Jupyter Notebook 73.00% HTML 26.96% CSS 0.05%
citipy openweathermap-api json pandas matplotlib scatterplot weather google-maps-api

weatherpy's Introduction

What is WeatherPy?

WeatherPy is a nifty tool that creates scatterplots of weather metrics by geolocation for more than 500 randomly selected cities. The code is written in Python in a jupyter notebook found here.

Each time the script is run, a different number and set of cities will be generated. Weather conditions change on a day-to-day basis, leading to different results. Hence, outputs generated from the script are date-stamped, making it easy to differentiate images and .csv files obtained on different dates.

Note: As an example of outputs from WeatherPy, weather data was extracted on October 14th. Insights about trends between geolocation and weather data are included.

Pre-requisites

Create a text file called config.py which contains the following API keys:

  1. api_key = your OpenWeatherMap API key
  2. gkey = your Google Maps API key

Keep this file offline for security purposes. See Google's tips on securing API keys here.

Procedure at a glance

There are four main steps in retrieving and in processing the data:

No. Step Description
1 Coordinate generation * 2000 random numbers are generated between -90 and 90 for latitude
* 2000 random numbers are generated between -180 and 180 for longitude
* Nearest cities identified using CitiPy
* Drop duplicate nearest cities
* More than 500 cities identified
2 Geolocating cities * Latitude and longitude of cities determined using Google Maps' Geocoding API
* Drop cities with missing coordinates
* At least 500 cities remain
* Plot city locations by their coordinates
3 Weather data retrieval Extract from OpenWeatherMap API:
* wind speed
* humidity
* cloudiness
* temperature
4 Visualisation Scatterplots for each variable pair

October 14th, 2018: Cloudy with a chance of meatballs?

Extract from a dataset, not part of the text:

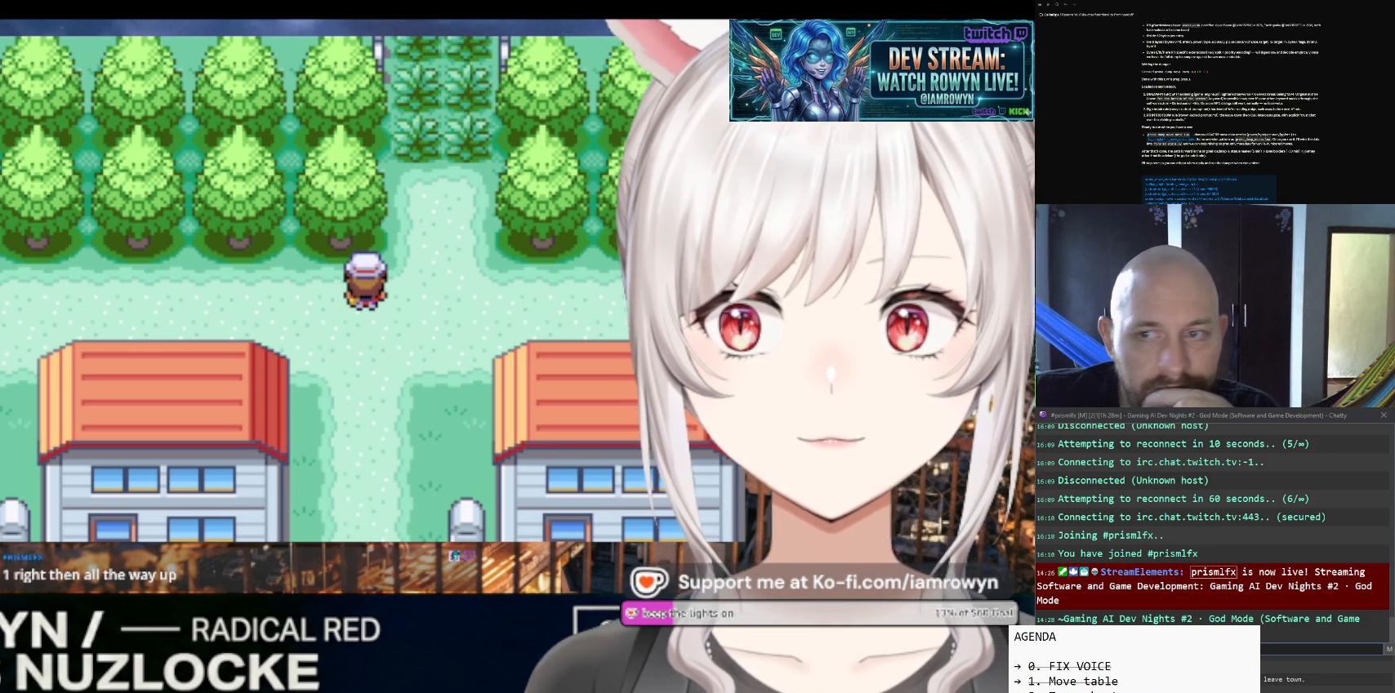
{"buttons": ["DPAD_UP"], "events": []}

A set of 629 cities from all over the world were randomly selected out of 2000 coordinates. Plotting the cities on a grid of latitudes (y-axis) and longitudes (x-axis) revealed that the cities followed the general shapes of the different continents. It revealed that many cities follow the coastlines; inner parts of of Africa, of Australia, and of South America had sparsely dotted regions (i.e., not a lot of cities were selected from these areas). The sparse region in Australia is most likely the desert Outback. In South America, the empty regions could include the Patagonian Steppe (Argentina), La Guajira desert (Colombia), and the Amazon rainforest. More cities were selected south of the equator in Africa; the northern part of the continent has fewer cities because it is dominated by the Sahara desert. It was notable that cities from small island nations in the Pacific and the Atlantic were included in the random selection.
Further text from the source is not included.